Aslına baktığımızda bu diyaloğun temel problemi nedir diye;

-teknoloji,

-örf ve adetler

-aile içi eğitim

-çalışma hayat,

-eğitim hayatı,

-ekonomik koşullar,

gibi sıralayabileceğimiz bir çok faktör vardır. Bunlar uzmanlar tarafından tespit edilmiş sıralanış itibariyle baş faktörler olarak yer almaktadır. İnsanlar bu yabancılaşma ve ötekileşme sendromuyla aslında sosyal açıdan yaşanılan bu erozyonla bir nevi kendisine karşıda mani depresif bir durum söz konusu olabiliyor. Bu depresyon belirtisi olan kişisel davranış bozukluğu durumu çok daha ötelere götürebilmekte şizofren hatta ve hatta intiharla sonuçlanan ciddi hayat kayıplarına neden olabilmektedir. Bunun için iletişim konusuna çok dikkat edilmesi gerekmedir.

 Sosyal bir canlı olan insanın aslında en büyük ihtiyacındır konuşma; iletişim aracı olarak kullanılan konuşmanın ortadan kalkması bahsedildiği özellikle İstanbul gibi büyük şehirlerde insanların bir birine doğal olarak yabancı olduğu ve herkesi tanımanın imkânsız olduğu yerlerde iletişim eksikliği daha ciddi bir problem olarak araştırmalar sonucu ortaya konulmuştur.

Başlıklar şeklinde sıraladığımız diyaloğu etkileyen en önemli faktörler kendi içerisinde bu kavramla ters ve düz orantılı olarak etkileşimi söz konusudur. Örneğin teknolojik gelişmelerin son yıllarda gelişmesi yani pozitif yönlü artışı diyaloğu düşürmekte örf ve adetlerde yaşanılan negatif yönlü gelişmeler doğru orantılı bir şekilde yine olumsuz şekilde toplumsal diyaloğun etkisini düşürmektedir.
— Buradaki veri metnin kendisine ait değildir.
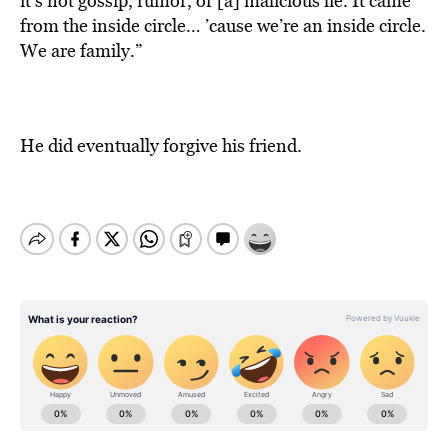
it’s not gossip, rumor, or [a] malicious lie. It came
from the inside circle… ’cause we’re an inside circle.
We are family.”
He did eventually forgive his friend.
Buradan çıkarılacak birçok sonuç olmakla birlikte en önemli olarak yapılan araştırmaların özellikle aile içerisindeki diyalogun her ne olursa olsun kurulması ve canlı tutulması insan başta aile içerisindeki devamlılığın sağlanması insanların psikolojik olarak iyi hissetmesinde önemli yer oynarken bunun yansımasıyla toplumsal diyaloğunda düzeleceği yönünde sonuca varılmıştır.